Whatever the reasoning, Williams is going to be the beneficiary of Rogers' four-game suspension, getting bumped up the depth chart. This whole development may have just sped up what was coming anyway: Williams' reps with the first-team offense have been steadily increasing since the season began, and he has become a regular staple of the Lions' red-zone package.
Some franchises searching for the next hidden tailback might be inquiring about Chargers second-stringer Michael Turner, who apparently has impressed a handful of teams with the little playing time he's logged over the last two years. The 2004 fifth-round pick from Northern Illinois has carried the ball only 41 times for 173 yards while backing up LaDainian Tomlinson, but that hasn't stopped teams from keeping tabs – especially with him becoming a restricted free agent after the 2006 season.
"It could be a Rudi Johnson thing," said one AFC personnel man, referring to the Cincinnati star who sat behind Corey Dillon and then blossomed when he became a full-time starter in his fourth season. "[Turner] is more of a thick-and-quick guy. He has some Natrone Means qualities. His instincts are good, and he's a whole lot faster than he looks. I think if you saw him a little more, [you would] see that he's a starting quality player right now."
Chicago Bears cornerback Nathan Vasher has become one of the quality steals from the 2004 draft. A fourth-round pick from Texas, Vasher is following last season's five-interception effort with a strong start this year, intercepting three passes and defending five more in three games. Opponents are increasingly becoming wary of throwing in Vasher's direction, and he may end up being the team's top cover corner by the end of the season. Signed through 2007, Vasher will earn a modest average salary of $422,500 over the next two years. Don't be surprised if the Bears are talking contract extension when the 2006 season begins.

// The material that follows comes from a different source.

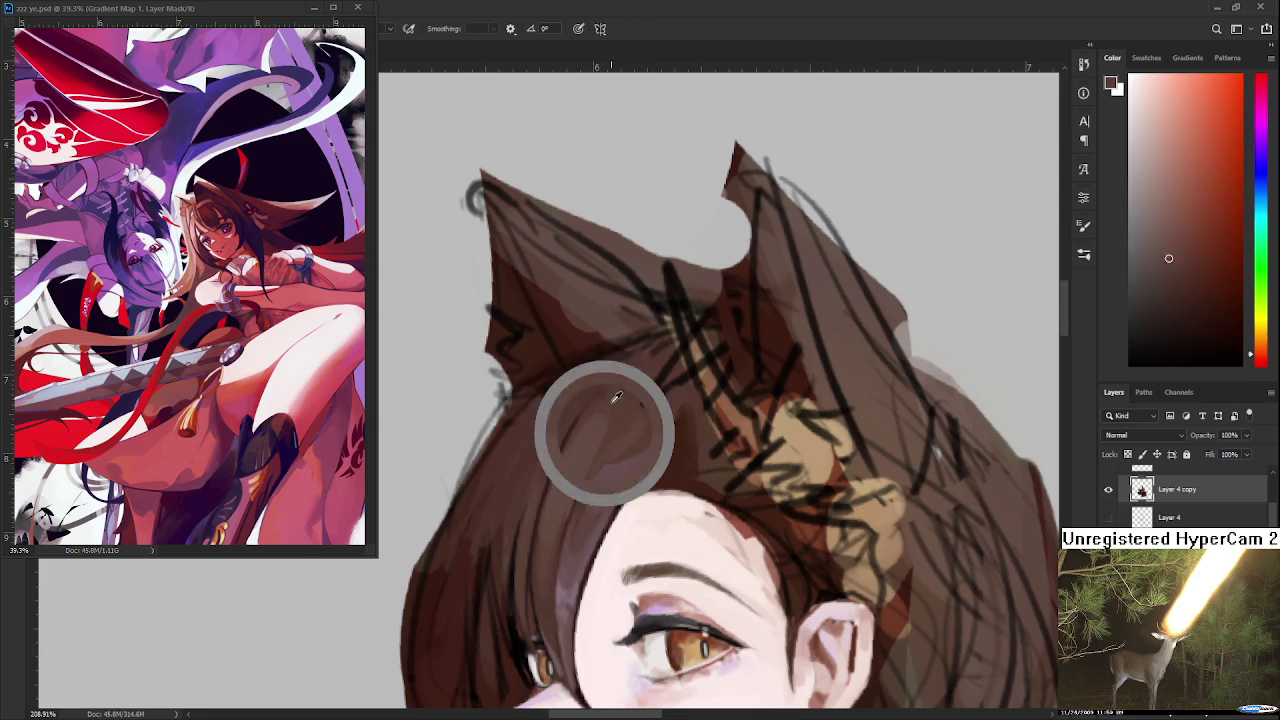
left_click(594, 428, "alt")
left_click(601, 433, "alt")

Now we know why the Pittsburgh Steelers didn't scramble to re-sign tackle Oliver Ross and guard Keydrick Vincent. When that pair signed with Arizona and Baltimore, respectively, there were rumbles from within the Steelers staff that last season's offensive line had been propped up by center Jeff Hartings and Pro Bowl guard Alan Faneca. Through the first month of this season, both Ross, who is out for a month with a broken hand, and Vincent have suffered through mediocre starts.
Contrary to what his demotion suggests, Michael Bennett isn't finished with the Minnesota Vikings just yet. Coach Mike Tice still hasn't warmed to Mewelde Moore as a featured back, despite others in the organization who believe Moore is the best candidate to fill the role. A league source said Tice is hoping to give Bennett another shot at the starting job in the coming weeks.
The Washington Redskins are concerned by the slow start by wide receiver David Patten, whom the team thought would be the perfect possession complement to Santana Moss' speed. But Patten, who has seven catches for 46 yards, hasn't been productive in intermediate routes and hasn't gotten much separation from coverage. There are some who believe Patten was a major beneficiary of New England's spread sets and that may be one of the reasons for his struggles this season. In layman's terms? That's a nice way of saying his numbers were the product of the Patriots' system.
UPON FURTHER REVIEW
Don't blame Buffalo Bills coach Mike Mularkey if he suddenly changes his starting quarterback after steadfastly supporting J.P. Losman immediately following Sunday's loss to New Orleans. It never is and never will be fair for coaches to have to make a concrete endorsement of a player before seeing game film. If Mularkey saw something on the tape and changes his mind and yanks Losman, it doesn't make him wishy-washy. It makes him smart.